SYNTHETIC DRUGS A GROWING THREAT
Production Easy. Money Spent On Illicit Drugs Tops Gdp Of 88% Of World's Countries
Marijuana remains the drug of choice around the world, but the surge in clandestine methamphetamine production is a growing concern, an international conference on fighting drugs heard yesterday.
"Synthetic drugs are really one of the key threats that we have to look at over the next few years," Derek Ogden, the RCMP's director general, drugs and organized crime, told the 24th International Drug Enforcement Conference in Montreal yesterday.
The production of these drugs is easy, but its toll on users and environmental harm to communities are severe, he told nearly 300 delegates from 76 countries.
Synthetic drugs are a growing portion of the estimated $ billion U.S. spent annually around the world on illicit drugs. That exceeds the gross domestic product of 88 per cent of countries in the world.
Karen Tandy, administrator of the U.S. Drug Enforcement Administration, said an estimated 26 million people worldwide use ecstasy and methamphetamines, which she added still ranks well behind the 161 million users of various forms of cannabis.
Addiction to ecstasy or meth leaves users physically battered by the potent chemicals.
Criminals are attempting to avoid law enforcement by rerouting precursor drugs like ephedrine through various countries, particularly in Africa.
Canada is increasingly becoming a destination of choice. Canadian police dismantled 30 clandestine labs last year, up from 14 a year earlier, RCMP Deputy Commissioner Pierre-Yves Bourduas said.
"We've seen clearly across the country a resurgence of these types of labs," Bourduas said.
Tandy said disrupting the shipment of these and other drugs require a high degree of international co-operation. Such sensitive matters are being discussed behind closed doors for much of the conference.
"Intelligence, intelligence," Tandy said.
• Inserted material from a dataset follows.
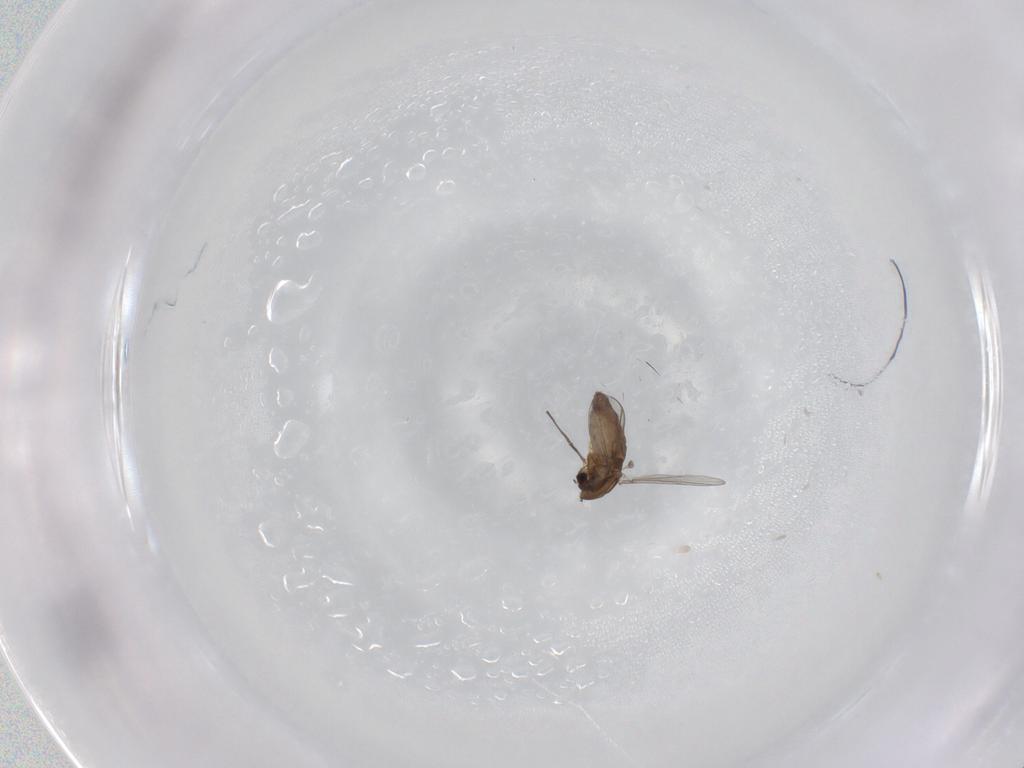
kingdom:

"It is all about that if we are to really hit these organizations where they are most vulnerable, if we are really to have the kind of impact that we're here to deliver to the world's greatest evil organizations."
A by-product of this intelligence has been to help coalition soldiers avert terrorist attacks in Afghanistan, she said.
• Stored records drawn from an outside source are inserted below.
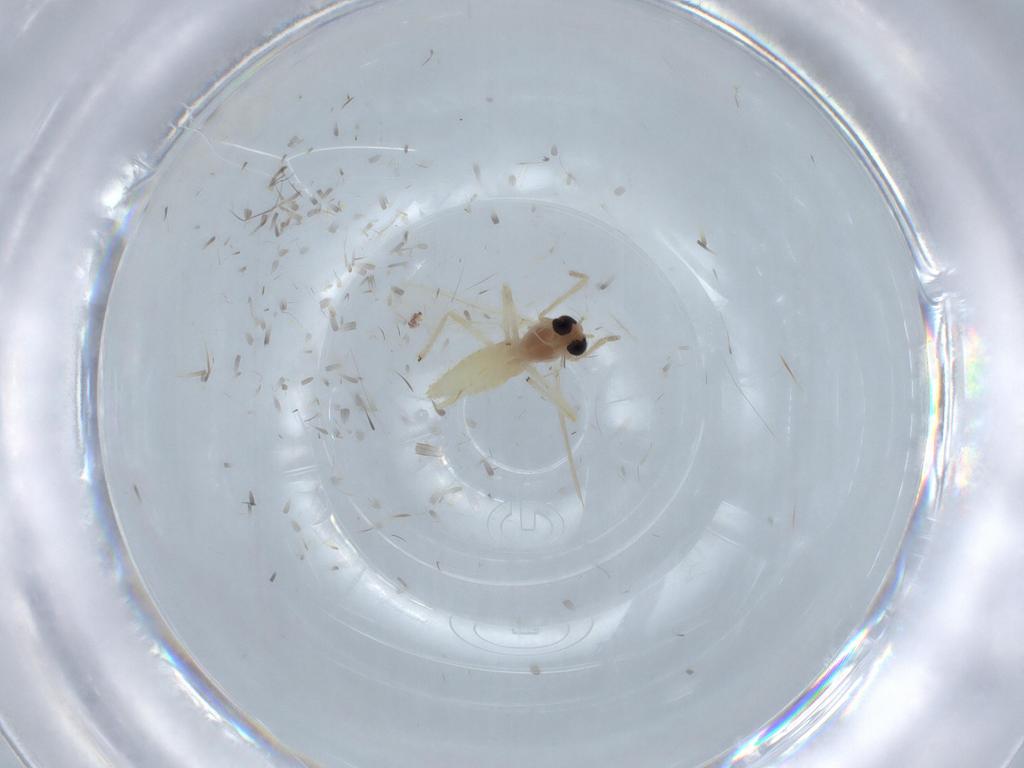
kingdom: Animalia
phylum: Arthropoda
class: Insecta
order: Diptera
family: Chironomidae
More than 90 per cent of the world's heroin is supplied from this embattled region.
Critics of the U.S. drug policy held a counter symposium blocks from the official conference. They argued the U.S.-led drug war has been a failure.
But Tandy rejected the criticism, arguing that drug use is down sharply among teens and adults in the United States.
Tandy also said she is pleased with the approach of Canada's new Conservative government, which vowed not to follow through with the former Liberal government's pledge to decriminalize possession of small quantities of pot.
The conference, at the Hilton Montreal Bonaventure Hotel, began Monday and ends tomorrow.